Typical love stories take what might otherwise be considered objectively creepy behavior and make it feel sweet, safe, and charming. By showing these behaviors for what they are, PTA creates an uneasy atmosphere. His characters take these behaviors to their limits yet, they are still received favorably by a lover.

PTA reminds us that not everything between couples and love is always going to appear safe, appropriate, or picturesque when judged from an outside perspective. The line of what we will accept from a partner isn’t always clear and might not be where we thought it was.

How to write love stories like Paul Thomas Anderson'Punch-Drunk Love'Credit: Sony Pictures Releasing

In Search of Understanding and Acceptance

The relationships in PTA’s films may be more functional than they appear because the characters do find partners who get them.

In Licorice Pizza, Gary (Cooper Hoffman)is a precocious kid who starts to grow out of his childhood acting career. On the other hand, Alana (Alana Haim) feels immature and stunted as a twenty-something woman who still hasn’t attained any of the accomplishments that are signifiers of adult life. The two share a yearning for something different than what they’re working through as well as a mutual understanding of feeling like a kid in an adult world.

Understanding each other also means making peace with the shortcomings of your partner. PTA’s characters connect by not attempting to hide their bad habits. The peace they form isn’t through abstaining from annoying behaviors, but through finding a way to allow for each other’s bizarre hangups while simultaneously meeting each other’s needs.

How to write love stories like Paul Thomas Anderson'Licorice Pizza'Credit: United Artists Releasing

Self-Improvement as a Result of Love

While PTA’s characters may find acceptance in their partner's flaws, they do still improve themselves. They become less isolated and volatile, as well as more flexible and generous as a result of love.

This reveals a surprising truth of human behavior: we do change for the people we love, but that change has to come from within. This is often a result of feeling unconditionally loved and not being pushed to alter oneself. Characters like Barry Egan soon come to see how much more fulfilling life might be with a partner and how much strength that love can give them.

The fact that the characters’ acceptance of one another is mutual is a key difference between PTA’s love stories and movies where a romantic partner becomes an idealized love object or a vehicle for the healing of their troubled partner.

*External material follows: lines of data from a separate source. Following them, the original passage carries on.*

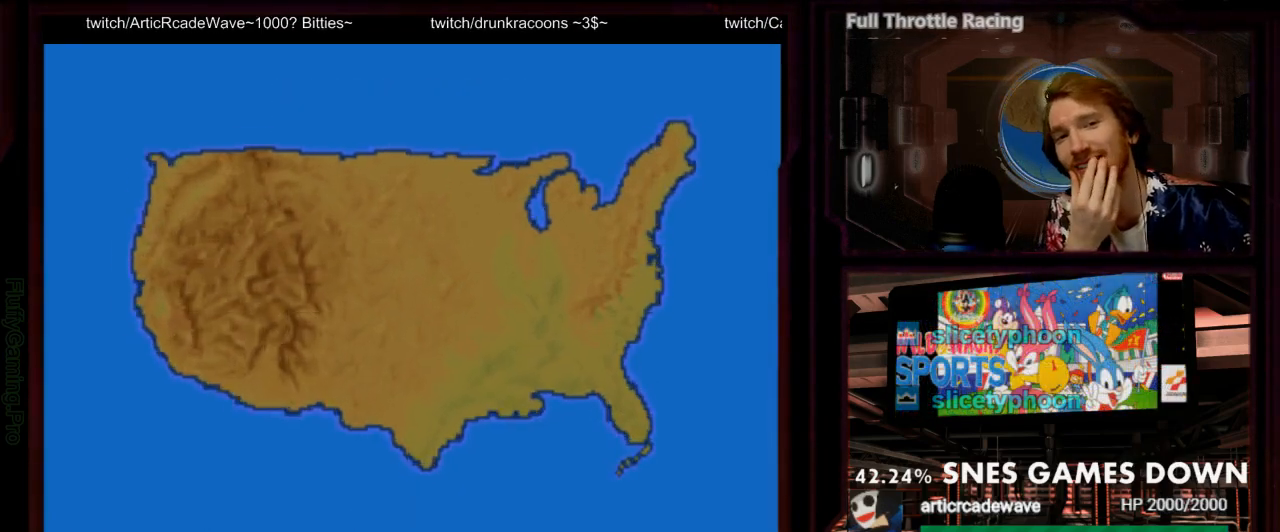
{"dt_ms": 1000, "buttons": []}
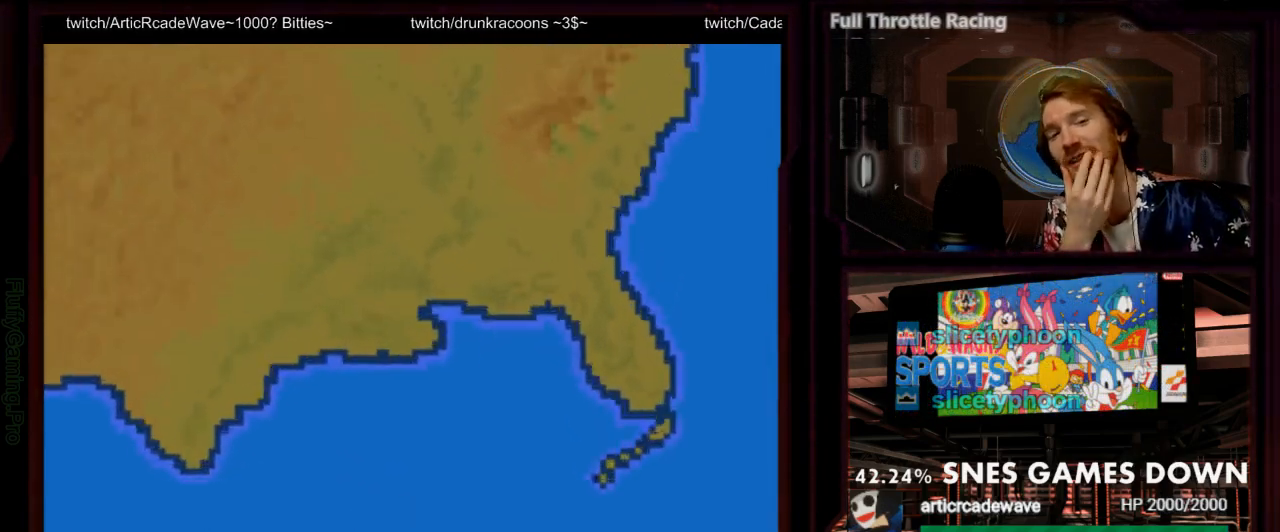
{"dt_ms": 500, "buttons": ["Y"], "events": [[383, "Y", "down"]]}
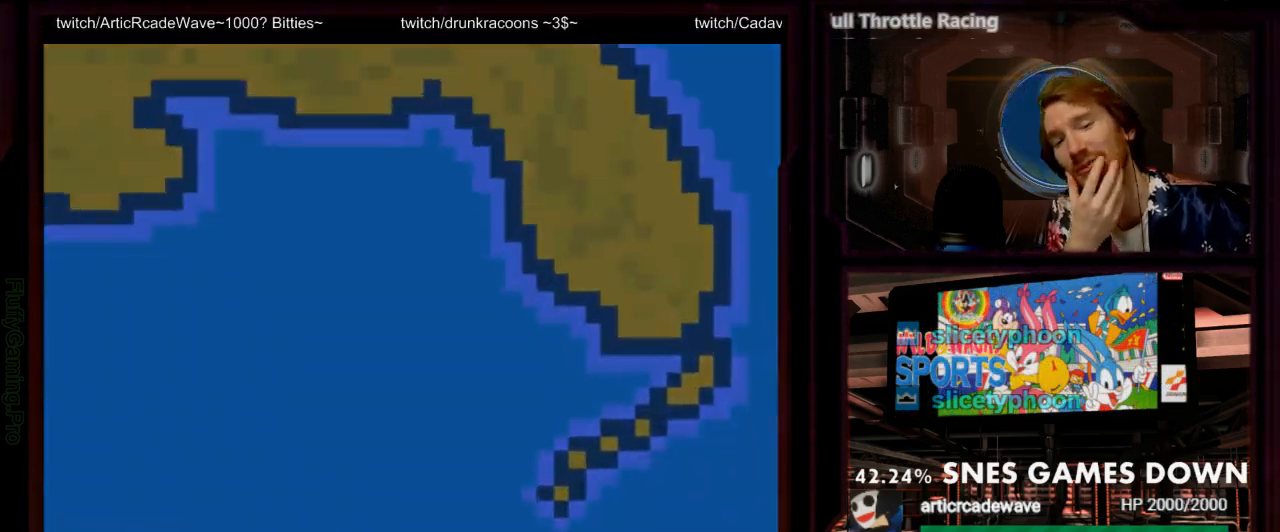
{"dt_ms": 500, "buttons": []}
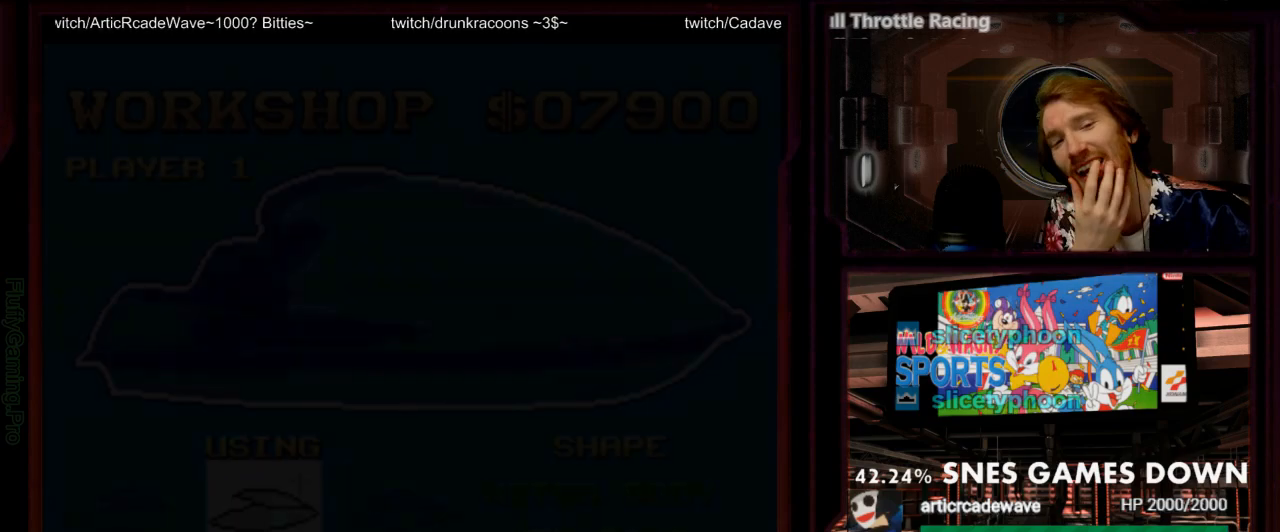
{"dt_ms": 500, "buttons": [], "events": []}
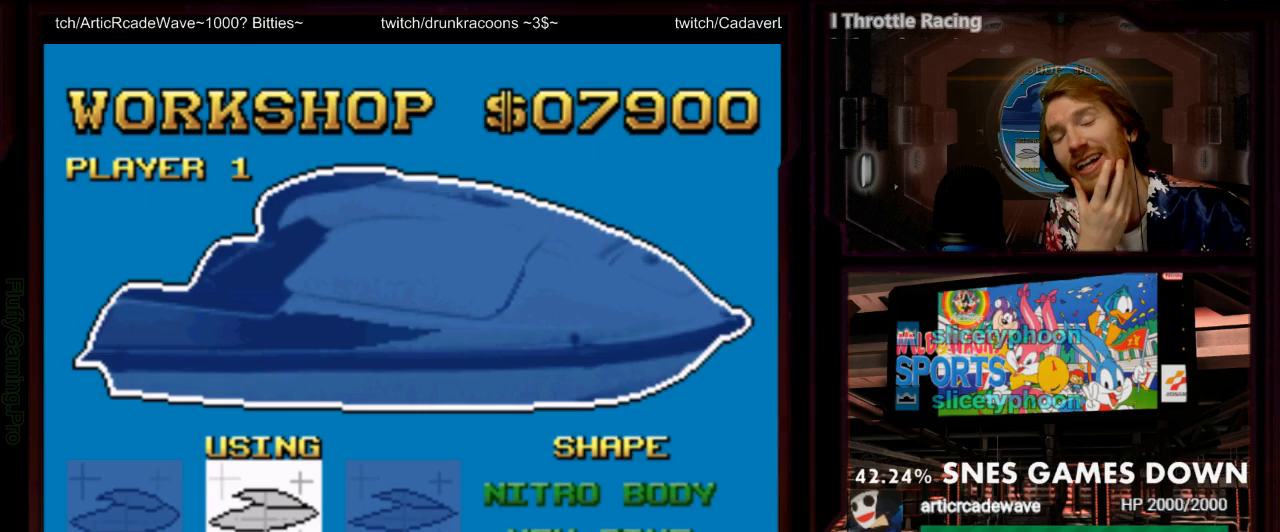
{"dt_ms": 500, "buttons": [], "events": []}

How to write love stories like Paul Thomas Anderson'Magnolia'Credit: New Line Cinema

Is Love Worth the Risk?

Plenty of romantic movies pay lip service to the idea of risking it all for love, but PTA’s movies evoke that feeling of risk. At the same time, they suggest love is a necessary and important risk you must undertake to fully experience life.

None of the couples in PTA’s movies come together effortlessly. Love requires sacrifice and trust from each party, whether the challenge is submitting to our fear of rejection, grappling with a partner's exceedingly high expectations, going to lengths to care for them, making oneself vulnerable, or surrendering control.

However, love is not guaranteed and often these movies end without any assurance that things will remain happily ever after. The characters may end up together, but the long-term future of these relationships is never set in stone. This is an authentic reminder that love is never a fixed entity that you possess for good, but always evolving, requiring attention and effort.

Love is not what we’d expect it to be, but it is what we need. In the end, these characters have trust and understanding, which is what romance really is. PTA’s point seems to be that, in love, the bad also comes with the good — that love is nothing like it seems in the movies.